TASK INPUTS below:

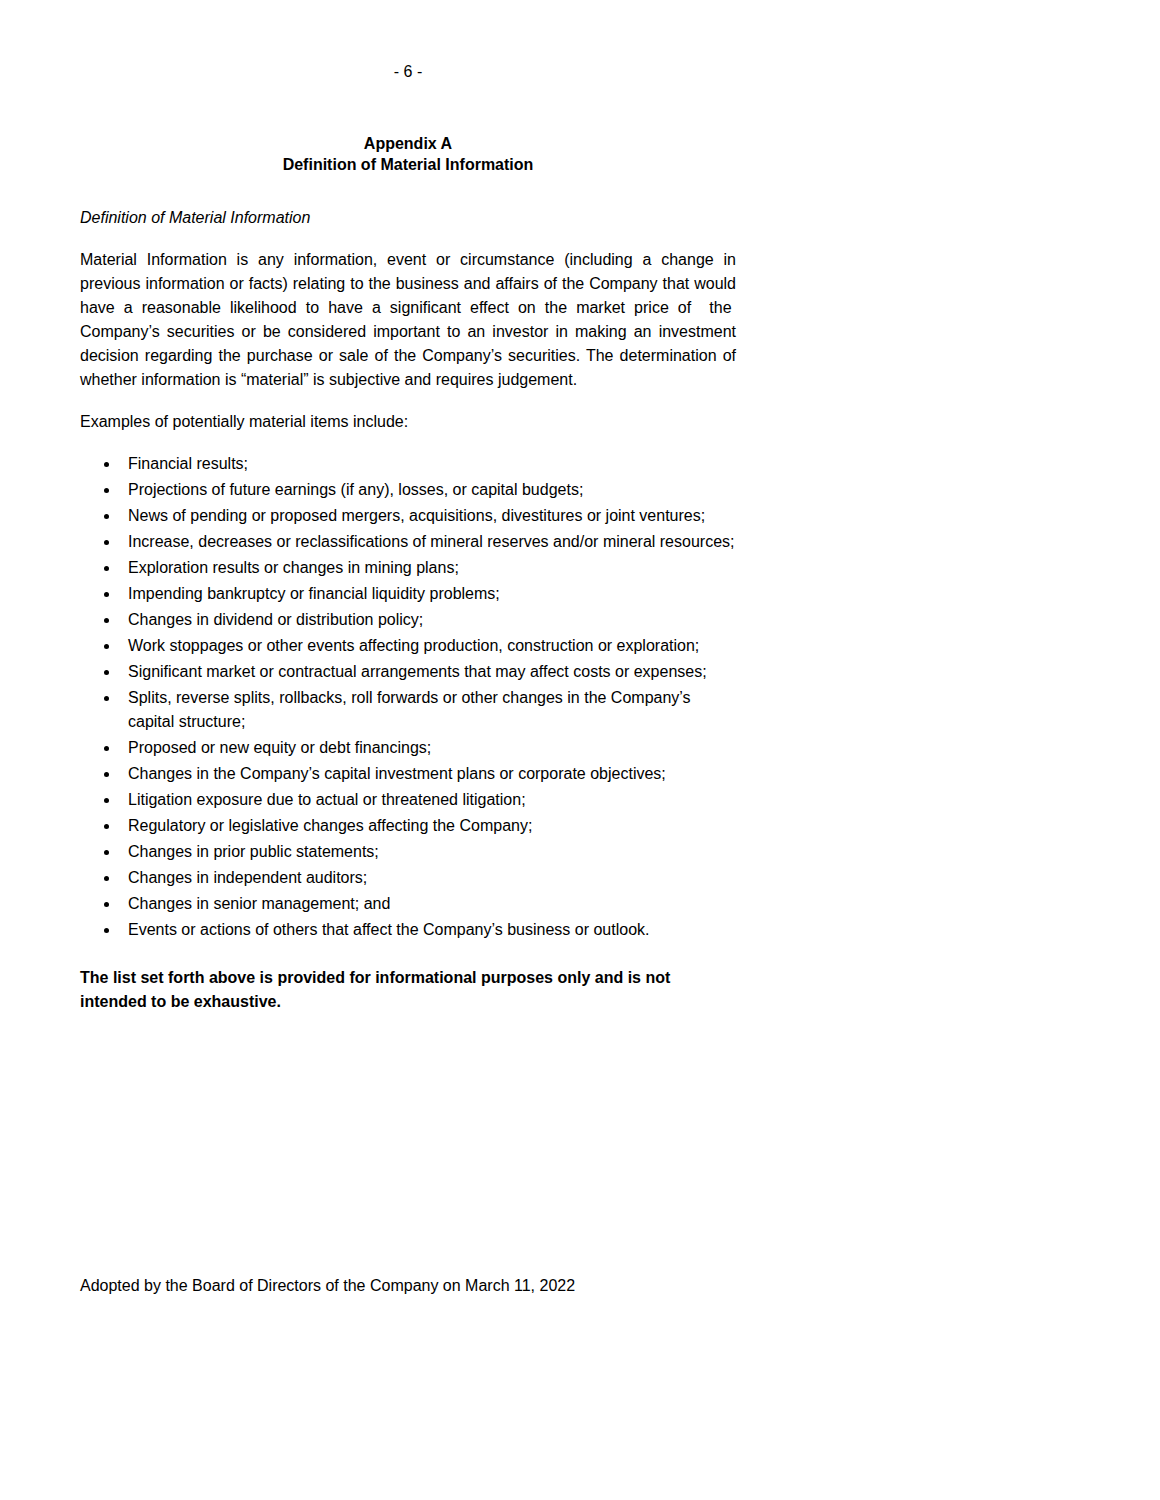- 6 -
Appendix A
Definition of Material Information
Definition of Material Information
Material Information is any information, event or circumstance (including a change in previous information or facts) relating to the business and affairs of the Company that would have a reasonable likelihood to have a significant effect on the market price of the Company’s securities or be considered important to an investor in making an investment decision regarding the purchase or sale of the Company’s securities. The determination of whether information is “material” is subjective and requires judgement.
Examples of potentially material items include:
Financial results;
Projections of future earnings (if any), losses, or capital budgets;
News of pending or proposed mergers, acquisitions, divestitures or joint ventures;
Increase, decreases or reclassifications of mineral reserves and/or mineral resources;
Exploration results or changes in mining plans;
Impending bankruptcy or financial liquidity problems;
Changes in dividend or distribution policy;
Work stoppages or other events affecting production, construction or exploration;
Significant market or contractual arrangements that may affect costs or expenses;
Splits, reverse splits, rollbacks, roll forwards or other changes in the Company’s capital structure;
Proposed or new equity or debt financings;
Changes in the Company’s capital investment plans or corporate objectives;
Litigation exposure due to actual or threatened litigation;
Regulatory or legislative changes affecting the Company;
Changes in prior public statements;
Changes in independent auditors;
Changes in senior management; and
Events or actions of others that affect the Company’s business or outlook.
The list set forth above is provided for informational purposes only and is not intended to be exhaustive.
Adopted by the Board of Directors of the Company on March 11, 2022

End of TASK INPUTS.
TASK INPUTS below:

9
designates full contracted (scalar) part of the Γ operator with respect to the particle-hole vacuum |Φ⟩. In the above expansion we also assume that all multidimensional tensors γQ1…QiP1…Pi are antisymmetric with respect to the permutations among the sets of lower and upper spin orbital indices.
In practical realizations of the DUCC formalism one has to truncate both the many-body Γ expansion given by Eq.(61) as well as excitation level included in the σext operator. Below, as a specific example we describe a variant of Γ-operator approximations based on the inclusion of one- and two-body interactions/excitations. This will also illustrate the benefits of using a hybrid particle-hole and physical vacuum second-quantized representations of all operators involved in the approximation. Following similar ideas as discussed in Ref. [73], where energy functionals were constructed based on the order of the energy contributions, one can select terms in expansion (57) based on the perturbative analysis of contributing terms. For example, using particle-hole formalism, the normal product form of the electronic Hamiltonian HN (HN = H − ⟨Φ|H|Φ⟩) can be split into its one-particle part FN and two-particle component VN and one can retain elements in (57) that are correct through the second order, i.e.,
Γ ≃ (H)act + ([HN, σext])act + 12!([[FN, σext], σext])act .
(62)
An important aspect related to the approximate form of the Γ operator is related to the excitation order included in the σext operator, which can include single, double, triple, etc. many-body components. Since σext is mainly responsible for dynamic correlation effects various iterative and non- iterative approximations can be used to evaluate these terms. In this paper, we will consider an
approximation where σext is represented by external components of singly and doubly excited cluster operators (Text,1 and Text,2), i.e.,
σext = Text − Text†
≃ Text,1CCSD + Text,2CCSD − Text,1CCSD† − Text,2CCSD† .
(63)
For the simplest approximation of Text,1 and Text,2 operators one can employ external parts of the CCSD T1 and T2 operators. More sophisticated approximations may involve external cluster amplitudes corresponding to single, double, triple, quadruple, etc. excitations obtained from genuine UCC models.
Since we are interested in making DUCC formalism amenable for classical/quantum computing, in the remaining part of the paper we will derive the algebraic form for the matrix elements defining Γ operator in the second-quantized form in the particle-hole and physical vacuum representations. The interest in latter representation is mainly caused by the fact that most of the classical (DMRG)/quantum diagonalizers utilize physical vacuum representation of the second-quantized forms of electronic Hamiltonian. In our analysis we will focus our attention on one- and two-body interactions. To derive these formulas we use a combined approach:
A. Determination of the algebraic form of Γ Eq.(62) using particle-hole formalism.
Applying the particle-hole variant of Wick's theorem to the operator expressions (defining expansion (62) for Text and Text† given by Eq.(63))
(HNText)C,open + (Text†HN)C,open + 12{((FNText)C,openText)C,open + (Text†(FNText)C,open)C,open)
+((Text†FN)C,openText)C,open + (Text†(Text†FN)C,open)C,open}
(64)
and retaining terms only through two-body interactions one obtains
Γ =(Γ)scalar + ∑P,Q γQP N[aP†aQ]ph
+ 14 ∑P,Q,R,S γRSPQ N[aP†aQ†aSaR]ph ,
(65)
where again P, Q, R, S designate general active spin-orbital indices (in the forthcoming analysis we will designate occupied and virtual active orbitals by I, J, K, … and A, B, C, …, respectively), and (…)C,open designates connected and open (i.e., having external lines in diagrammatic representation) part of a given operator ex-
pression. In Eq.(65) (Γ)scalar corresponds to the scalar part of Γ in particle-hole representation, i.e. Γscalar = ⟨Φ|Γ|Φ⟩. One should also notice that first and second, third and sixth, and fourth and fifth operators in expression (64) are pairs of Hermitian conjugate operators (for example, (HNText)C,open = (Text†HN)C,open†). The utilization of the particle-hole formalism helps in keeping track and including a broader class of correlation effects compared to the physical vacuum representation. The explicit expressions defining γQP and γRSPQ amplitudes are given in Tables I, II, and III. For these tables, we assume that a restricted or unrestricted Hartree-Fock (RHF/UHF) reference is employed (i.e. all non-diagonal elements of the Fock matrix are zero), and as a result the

End of TASK INPUTS.
TASK INPUTS below:

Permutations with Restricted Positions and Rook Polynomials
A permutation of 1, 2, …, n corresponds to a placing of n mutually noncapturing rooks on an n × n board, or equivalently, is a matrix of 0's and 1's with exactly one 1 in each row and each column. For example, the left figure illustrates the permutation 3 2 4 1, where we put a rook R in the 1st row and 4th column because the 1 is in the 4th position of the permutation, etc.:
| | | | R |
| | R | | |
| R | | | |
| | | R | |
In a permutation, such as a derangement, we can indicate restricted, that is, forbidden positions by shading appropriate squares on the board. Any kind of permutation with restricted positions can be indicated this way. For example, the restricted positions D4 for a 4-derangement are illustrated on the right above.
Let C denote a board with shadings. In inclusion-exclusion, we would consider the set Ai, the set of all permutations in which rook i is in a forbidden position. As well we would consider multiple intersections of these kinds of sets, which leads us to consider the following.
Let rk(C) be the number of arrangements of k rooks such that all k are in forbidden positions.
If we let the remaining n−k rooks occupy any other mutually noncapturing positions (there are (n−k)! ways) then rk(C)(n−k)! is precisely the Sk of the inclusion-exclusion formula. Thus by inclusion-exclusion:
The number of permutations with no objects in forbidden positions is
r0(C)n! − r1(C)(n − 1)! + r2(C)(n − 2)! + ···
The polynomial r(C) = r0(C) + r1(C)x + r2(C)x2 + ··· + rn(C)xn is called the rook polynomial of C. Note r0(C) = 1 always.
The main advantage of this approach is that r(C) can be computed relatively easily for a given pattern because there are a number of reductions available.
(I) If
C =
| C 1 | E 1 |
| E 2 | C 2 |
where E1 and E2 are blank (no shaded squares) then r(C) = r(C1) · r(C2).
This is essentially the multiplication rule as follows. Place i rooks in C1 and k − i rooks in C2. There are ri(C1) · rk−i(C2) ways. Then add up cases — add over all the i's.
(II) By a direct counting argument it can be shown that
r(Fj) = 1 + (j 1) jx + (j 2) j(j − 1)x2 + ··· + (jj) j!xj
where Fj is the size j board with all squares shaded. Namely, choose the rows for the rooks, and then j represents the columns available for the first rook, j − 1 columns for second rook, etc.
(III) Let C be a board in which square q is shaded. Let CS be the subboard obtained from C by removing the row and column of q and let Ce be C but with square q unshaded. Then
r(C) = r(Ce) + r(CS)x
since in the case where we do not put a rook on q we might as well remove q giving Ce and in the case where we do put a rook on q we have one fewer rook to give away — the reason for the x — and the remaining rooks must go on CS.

End of TASK INPUTS.

EXERCISE:
Look above for the line containing "Changes in independent auditors;". Output from there through the line containing "Adopted by the", exactly and inclusively.

RESULT:
Changes in independent auditors;
Changes in senior management; and
Events or actions of others that affect the Company’s business or outlook.
The list set forth above is provided for informational purposes only and is not intended to be exhaustive.
Adopted by the Board of Directors of the Company on March 11, 2022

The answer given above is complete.